Changing times, changing demands and in many instances, the cost of bringing the gin in compliance with Occupational Safety and Health Act requirements, doomed most of the cotton gins.Today, only three gins operate in Sampson and Harnett counties. The gins, which also serve farmers from Cumberland, Johnston and Wayne counties, are ABJ Enterprises on U.S. 13 at Jackson's Corner and Warren Brothers on U.S. 701 in Newton Grove, both in Sampson County, and Plainview Gin Co. in Dunn in Harnett County.

But competition is on the way. New gins are being built - Sampson Gin Co. east of Spivey's Corner on U.S. 13 in Sampson County and Cotton Ginning and Sales about two miles from Goldsboro on N.C. 581 in Wayne County.

The three existing gins have enjoyed good business and increases in production, and there appear to be no indications that they will suffer from the competition, The Fayetteville Observer-Times reported Saturday.

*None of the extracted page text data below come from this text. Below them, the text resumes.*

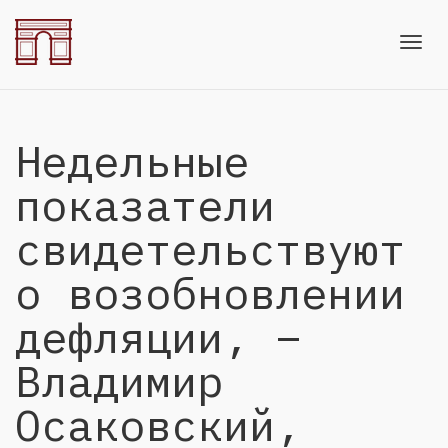
Toggl
Недельные
navig
показатели
свидетельствуют
о возобновлении
дефляции, –
Владимир
Осаковский,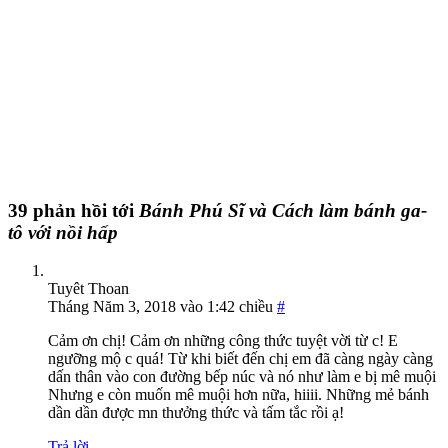
39 phản hồi tới
Bánh Phú Sĩ và Cách làm bánh ga-
tô với nồi hấp
Tuyêt Thoan
Tháng Năm 3, 2018 vào 1:42 chiều
#
Cảm ơn chị! Cảm ơn những công thức tuyệt vời từ c! E
ngưỡng mộ c quá! Từ khi biết đến chị em đã càng ngày càng
dấn thân vào con đường bếp núc và nó như làm e bị mê muội
Nhưng e còn muốn mê muội hơn nữa, hiiii. Những mẻ bánh
dần dần được mn thưởng thức và tấm tắc rồi ạ!
Trả lời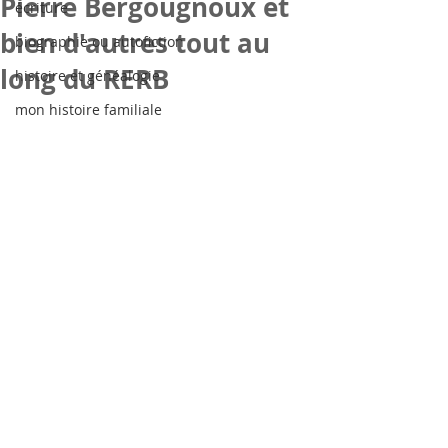
Pierre Bergougnoux et
écriture
bien d'autres tout au
biographie ou autofiction
long du RERB
histoire et généalogie
mon histoire familiale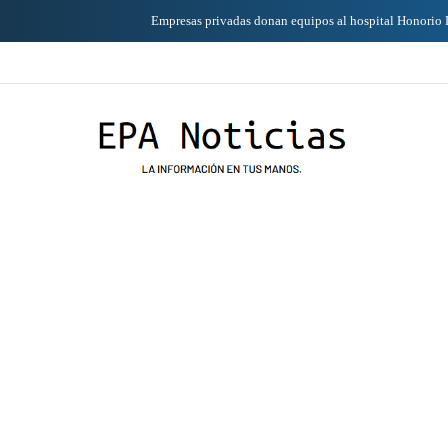
Empresas privadas donan equipos al hospital Honorio Delgado para mejorar la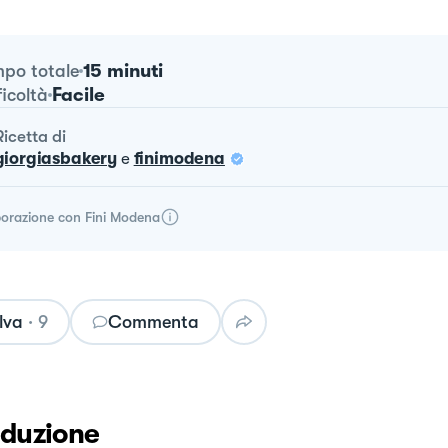
15 minuti
po totale
Facile
ficoltà
ricetta
di
giorgiasbakery
e
finimodena
borazione con
Fini Modena
lva
·
9
Commenta
oduzione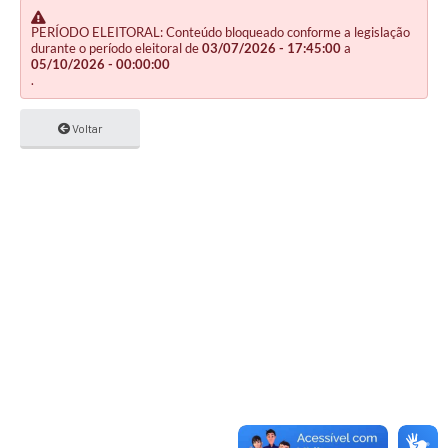
PERÍODO ELEITORAL: Conteúdo bloqueado conforme a legislação
durante o período eleitoral de
03/07/2026 - 17:45:00
a
05/10/2026 - 00:00:00
.
Voltar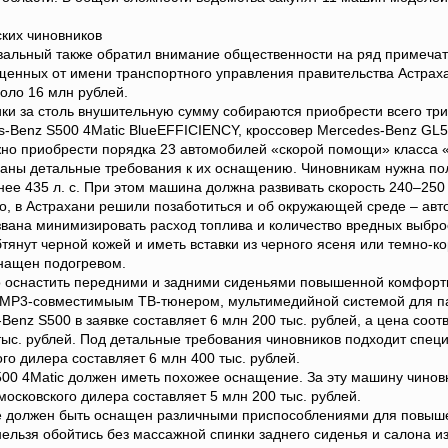
ких чиновников
вальный также обратил внимание общественности на ряд примечат
енных от имени транспортного управления правительства Астрах
оло 16 млн рублей.
ики за столь внушительную сумму собираются приобрести всего тр
-Benz S500 4Matic BlueEFFICIENCY, кроссовер Mercedes-Benz GL50
ожно приобрести порядка 23 автомобилей «скорой помощи» класса 
саны детальные требования к их оснащению. Чиновникам нужна пол
е 435 л. с. При этом машина должна развивать скорость 240–250 к
го, в Астрахани решили позаботиться и об окружающей среде – ав
звана минимизировать расход топлива и количество вредных выбро
янут черной кожей и иметь вставки из черного ясеня или темно-к
снащен подогревом.
о оснастить передними и задними сиденьями повышенной комфортн
 МР3-совместимыым ТВ-тюнером, мультимедийной системой для пас
-Benz S500 в заявке составляет 6 млн 200 тыс. рублей, а цена с
тыс. рублей. Под детальные требования чиновников подходит специ
го дилера составляет 6 млн 400 тыс. рублей.
00 4Matic должен иметь похожее оснащение. За эту машину чиновн
осковского дилера составляет 5 млн 200 тыс. рублей.
е должен быть оснащен различными приспособлениями для повышен
льзя обойтись без массажной спинки заднего сиденья и салона из 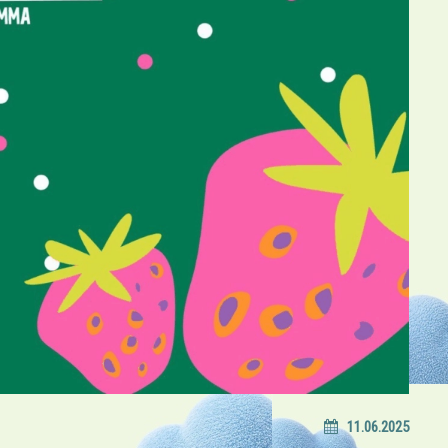
11.06.2025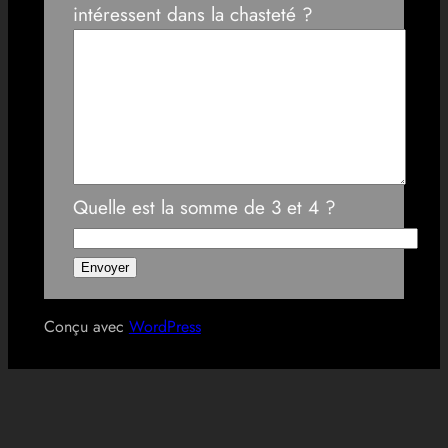
intéressent dans la chasteté ?
Quelle est la somme de 3 et 4 ?
Conçu avec
WordPress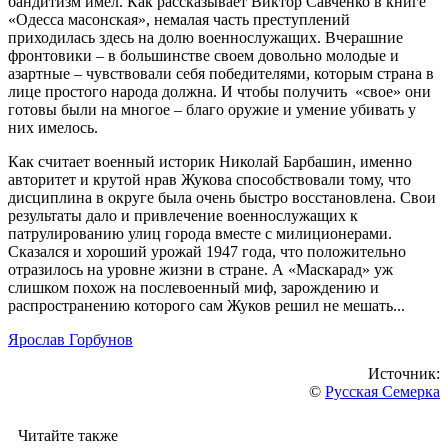
бандитизм имел. Как рассказывает Виктор Савченко в книге
«Одесса масонская», немалая часть преступлений
приходилась здесь на долю военнослужащих. Вчерашние
фронтовики – в большинстве своем довольно молодые и
азартные – чувствовали себя победителями, которым страна в
лице простого народа должна. И чтобы получить «свое» они
готовы были на многое – благо оружие и умение убивать у
них имелось.
Как считает военный историк Николай Барбашин, именно
авторитет и крутой нрав Жукова способствовали тому, что
дисциплина в округе была очень быстро восстановлена. Свои
результаты дало и привлечение военнослужащих к
патрулированию улиц города вместе с милиционерами.
Сказался и хороший урожай 1947 года, что положительно
отразилось на уровне жизни в стране. А «Маскарад» уж
слишком похож на послевоенный миф, зарождению и
распространению которого сам Жуков решил не мешать...
Ярослав Горбунов
Источник:
©
Русская Семерка
Читайте также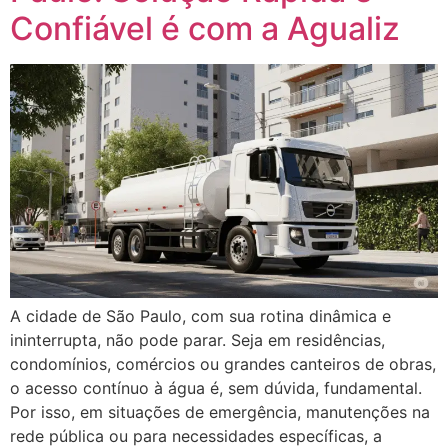
Confiável é com a Agualiz
A cidade de São Paulo, com sua rotina dinâmica e
ininterrupta, não pode parar. Seja em residências,
condomínios, comércios ou grandes canteiros de obras,
o acesso contínuo à água é, sem dúvida, fundamental.
Por isso, em situações de emergência, manutenções na
rede pública ou para necessidades específicas, a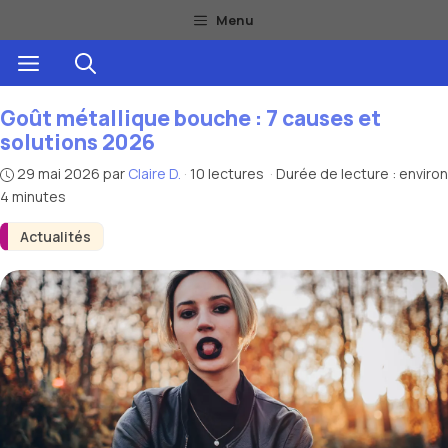
Aller
Menu
au
Menu
contenu
Goût métallique bouche : 7 causes et
solutions 2026
29 mai 2026
par
Claire D.
·
10 lectures
·
Durée de lecture : environ
4 minutes
Actualités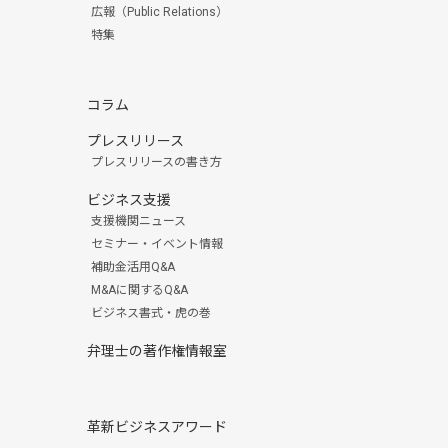
広報（Public Relations）
特集
コラム
プレスリリース
プレスリリースの書き方
ビジネス支援
支援機関ニュース
セミナー・イベント情報
補助金活用Q&A
M&Aに関するQ&A
ビジネス書式・虎の巻
弁理士の著作権情報室
革新ビジネスアワード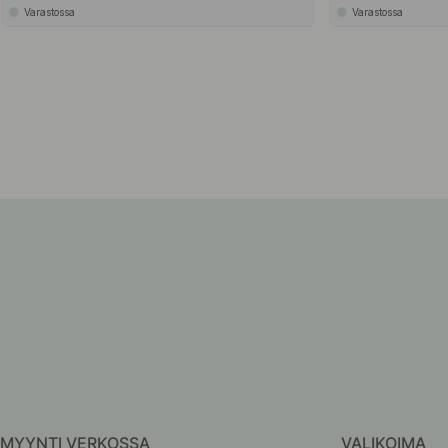
Varastossa
Varastossa
MYYNTI VERKOSSA
VALIKOIMA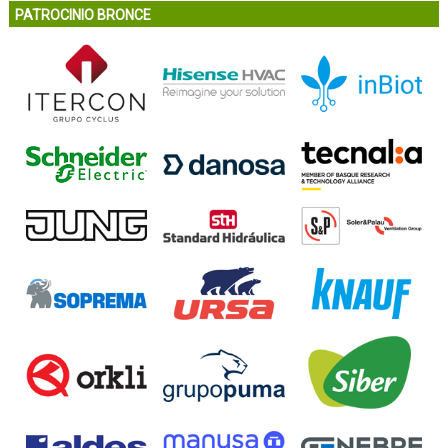
PATROCINIO BRONCE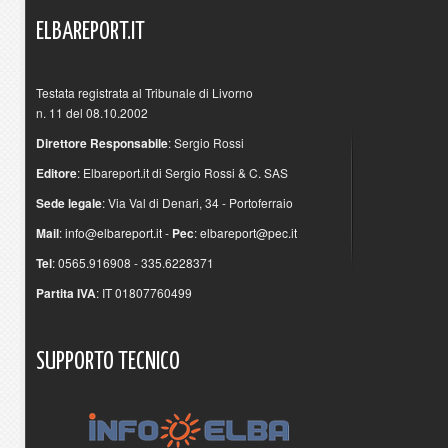
ELBAREPORT.IT
Testata registrata al Tribunale di Livorno
n. 11 del 08.10.2002
Direttore Responsabile
: Sergio Rossi
Editore
: Elbareport.it di Sergio Rossi & C. SAS
Sede legale
: Via Val di Denari, 34 - Portoferraio
Mail
:
info@elbareport.it
-
Pec
:
elbareport@pec.it
Tel
: 0565.916908 - 335.6228371
Partita IVA
: IT 01807760499
SUPPORTO
TECNICO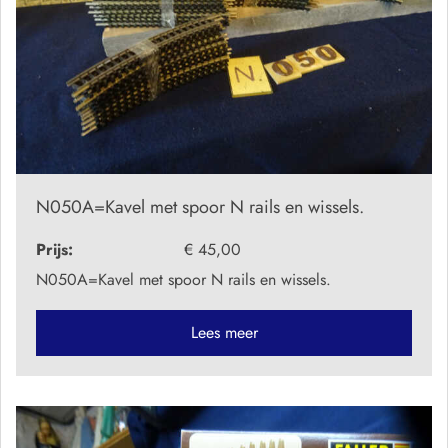
N050A=Kavel met spoor N rails en wissels.
Prijs:
€ 45,00
N050A=Kavel met spoor N rails en wissels.
Lees meer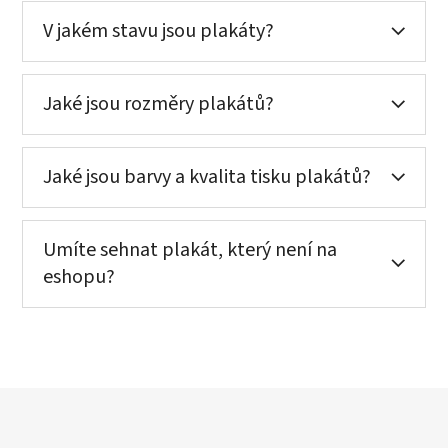
V jakém stavu jsou plakáty?
Jaké jsou rozměry plakátů?
Jaké jsou barvy a kvalita tisku plakátů?
Umíte sehnat plakát, který není na
eshopu?
Z
á
p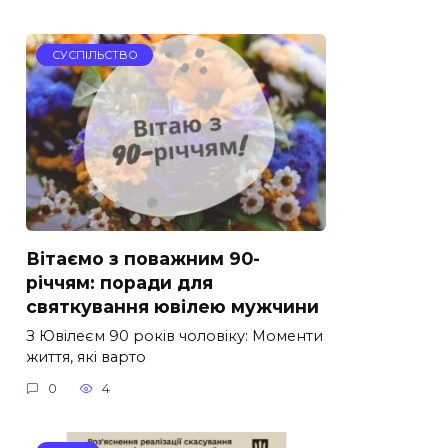
СУСПІЛЬСТВО
Вітаємо з поважним 90-
річчям: поради для
святкування ювілею мужчини
З Ювілеєм 90 років чоловіку: Моменти
життя, які варто
0
4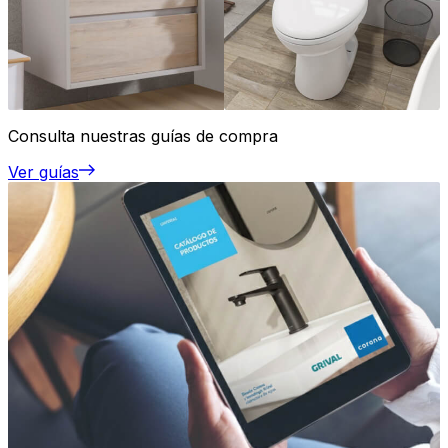
Consulta nuestras guías de compra
Ver guías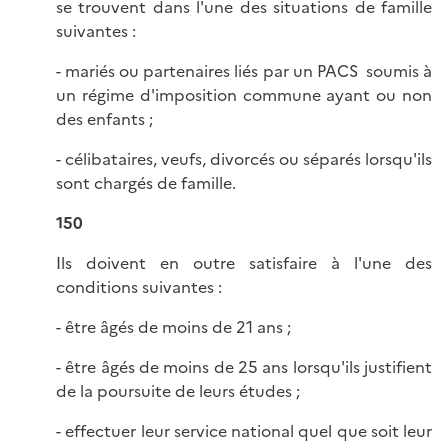
se trouvent dans l'une des situations de famille
suivantes :
- mariés ou partenaires liés par un PACS soumis à
un régime d'imposition commune ayant ou non
des enfants ;
- célibataires, veufs, divorcés ou séparés lorsqu'ils
sont chargés de famille.
150
Ils doivent en outre satisfaire à l'une des
conditions suivantes :
- être âgés de moins de 21 ans ;
- être âgés de moins de 25 ans lorsqu'ils justifient
de la poursuite de leurs études ;
- effectuer leur service national quel que soit leur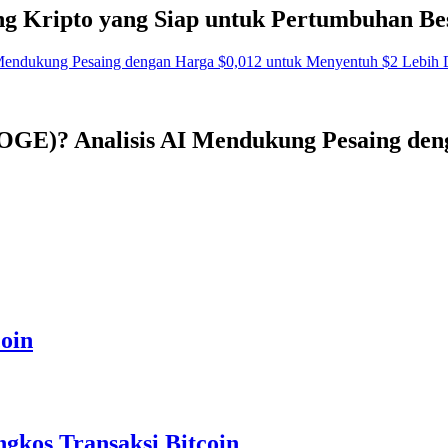
g Kripto yang Siap untuk Pertumbuhan Be
OGE)? Analisis AI Mendukung Pesaing den
oin
gkos Transaksi Bitcoin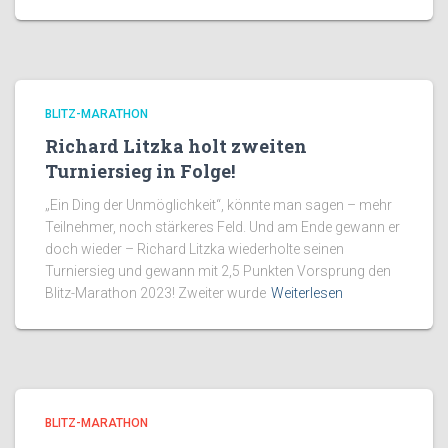
BLITZ-MARATHON
Richard Litzka holt zweiten
Turniersieg in Folge!
„Ein Ding der Unmöglichkeit“, könnte man sagen – mehr
Teilnehmer, noch stärkeres Feld. Und am Ende gewann er
doch wieder – Richard Litzka wiederholte seinen
Turniersieg und gewann mit 2,5 Punkten Vorsprung den
Blitz-Marathon 2023! Zweiter wurde
Weiterlesen
BLITZ-MARATHON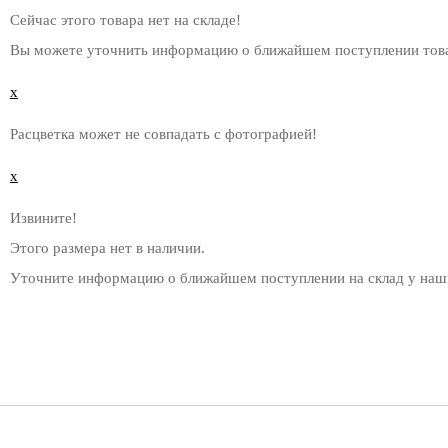
Сейчас этого товара нет на складе!
Вы можете уточнить информацию о ближайшем поступлении това
x
Расцветка может не совпадать с фотографией!
x
Извините!
Этого размера нет в наличии.
Уточните информацию о ближайшем поступлении на склад у наш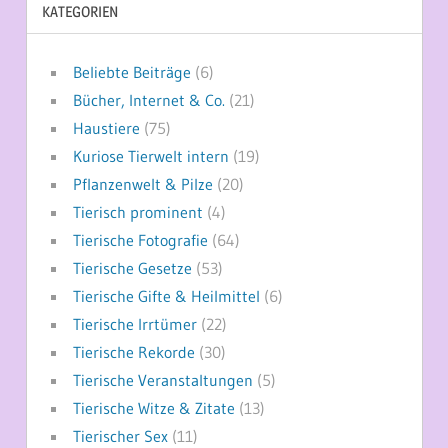
KATEGORIEN
Beliebte Beiträge
(6)
Bücher, Internet & Co.
(21)
Haustiere
(75)
Kuriose Tierwelt intern
(19)
Pflanzenwelt & Pilze
(20)
Tierisch prominent
(4)
Tierische Fotografie
(64)
Tierische Gesetze
(53)
Tierische Gifte & Heilmittel
(6)
Tierische Irrtümer
(22)
Tierische Rekorde
(30)
Tierische Veranstaltungen
(5)
Tierische Witze & Zitate
(13)
Tierischer Sex
(11)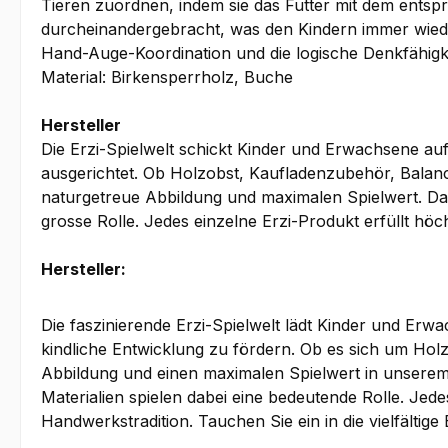
Tieren zuordnen, indem sie das Futter mit dem entspre
durcheinandergebracht, was den Kindern immer wieder
Hand-Auge-Koordination und die logische Denkfähigke
Material: Birkensperrholz, Buche
Hersteller
Die Erzi-Spielwelt schickt Kinder und Erwachsene auf
ausgerichtet. Ob Holzobst, Kaufladenzubehör, Balanc
naturgetreue Abbildung und maximalen Spielwert. Dabe
grosse Rolle. Jedes einzelne Erzi-Produkt erfüllt höc
Hersteller:
Die faszinierende Erzi-Spielwelt lädt Kinder und Erw
kindliche Entwicklung zu fördern. Ob es sich um Hol
Abbildung und einen maximalen Spielwert in unserem 
Materialien spielen dabei eine bedeutende Rolle. Jede
Handwerkstradition. Tauchen Sie ein in die vielfälti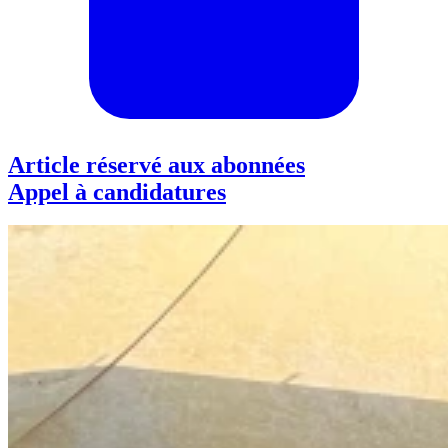
Article réservé aux abonnées
Appel à candidatures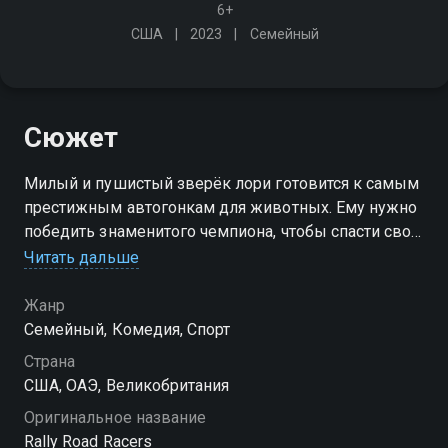
6+
США
2023
Семейный
Сюжет
Милый и пушистый зверёк лори готовится к самым
престижным автогонкам для животных. Ему нужно
победить знаменитого чемпиона, чтобы спасти свою
деревню от разрушения. Но как достичь
Читать дальше
невероятных скоростей, если медлительность - твоя
природная черта?
Жанр
Семейный, Комедия, Спорт
Страна
США, ОАЭ, Великобритания
Оригинальное название
Rally Road Racers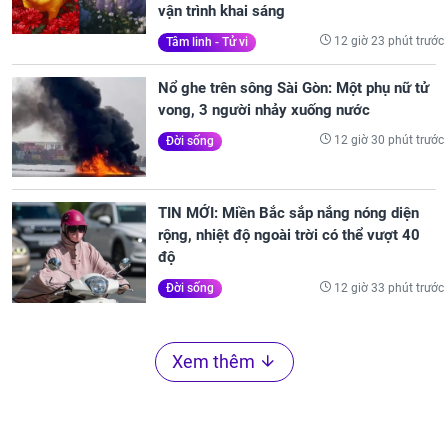
vận trình khai sáng
12 giờ 23 phút trước
Tâm linh - Tử vi
Nổ ghe trên sông Sài Gòn: Một phụ nữ tử
vong, 3 người nhảy xuống nước
12 giờ 30 phút trước
Đời sống
TIN MỚI: Miền Bắc sắp nắng nóng diện
rộng, nhiệt độ ngoài trời có thể vượt 40
độ
12 giờ 33 phút trước
Đời sống
Xem thêm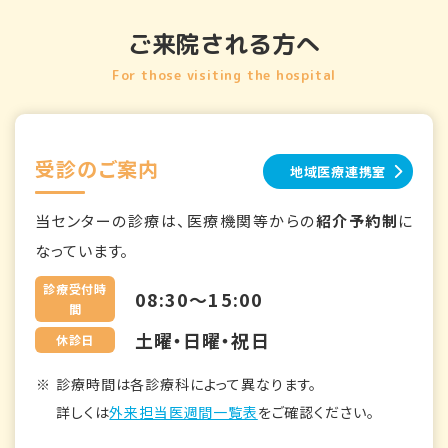
ご来院される方へ
For those visiting the hospital
受診のご案内
地域医療連携室
当センターの診療は、医療機関等からの
紹介予約制
に
なっています。
診療受付時
08:30～15:00
間
土曜・日曜・祝日
休診日
診療時間は各診療科によって異なります。
詳しくは
外来担当医週間一覧表
をご確認ください。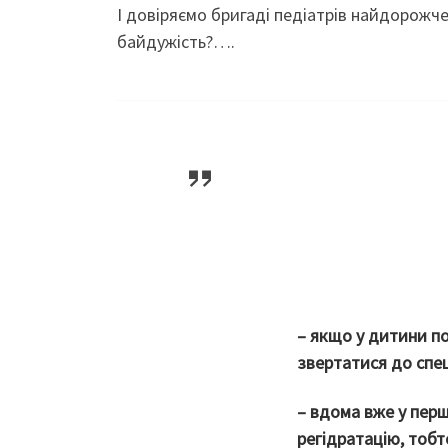
І довіряємо бригаді педіатрів найдорожче,
байдужість?….
– якщо у дитини п
звертатися до спец
– вдома вже у пер
регідратацію, тобт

Growers and extension agents say there should be plenty of cotton for the gins. Growers in Wayne and Sampson counties expect to harvest more than 16,000 acres this year, more than double the acreage in 1989.

Unfavorable weather conditions in Texas and the far west, also major cotton-growing areas, have contributed to the increase in demand for North Carolina cotton, said Gerald Warren, secretary-treasurer of Sampson Gin Co.

Sampson Gin Co. is owned by eight people from Sampson and Johnston counties. In addition to Warren, officers are Henry Chancy, president, and A.T. Lee, vice president. Other owners are Bruce Warren, George Warren, Danny Kornegy, Frank Kornegy and L.C. Honeycutt.

Between them, they will grow 5,000 acres of cotton this year, Gerald Warren said.

And if all goes as planned, the operation will be ginning its first cotton on Sept. 2.

Construction has begun on a building, and the gin will have a maximum capacity of 24 bales per hour, Warren said. The operation will use a Universal Density Press, which produces compact bales allowing for better utilization of storage and shipping space.

A Universal Density Press also will be used at Cotton Ginning and Sales, where the first shipment of equipment recently was received, Vice President Dean Gurley said.

The gin, expected to be in operation during August, will have an effective capacity of 20 bales per hour. They are planting 1,200 acres of cotton, Gurley said.

Wayne County is expected to see a dramatic increase in cotton planting this year.

The projected acreage is 7,000, compared to only 612 acres last year.

The yield per acre last year was 850 pounds - unusually high - but that won't happen with a large crop, said Bob Pleasants, a Wayne County Agricultural Extension Service agent.

``We won't average anything like that this year,' Pleasants said. ``However, we should have a good yield. Wayne County's soil and climate are ideal for cotton.'

In Sampson County, growers probably will harvest about 9,500 or more acres this year, said Bill Ellers, a county Agricultural Extension Service agent. Acreage in 1989 was 7,640. That was less than in 1988 because to qualify for the federal cotton program, acreage reduction was required. The yield per acre in 1989 in Sampson County was 675 pounds, compared to the statewide average of 589 pounds, he said.

Gurley, who said he was laughed at when he went into cotton in 1988, said cotton today is almost like a ``bull market.'

He's optimistic about the future too. He said three bags of a new variety tested last year yielded 2.25 bales to the acre.

Gurley, who also has a farm in Georgia, says local growers can't equal the cotton yields in Georgia. But they can offer better quality, he said.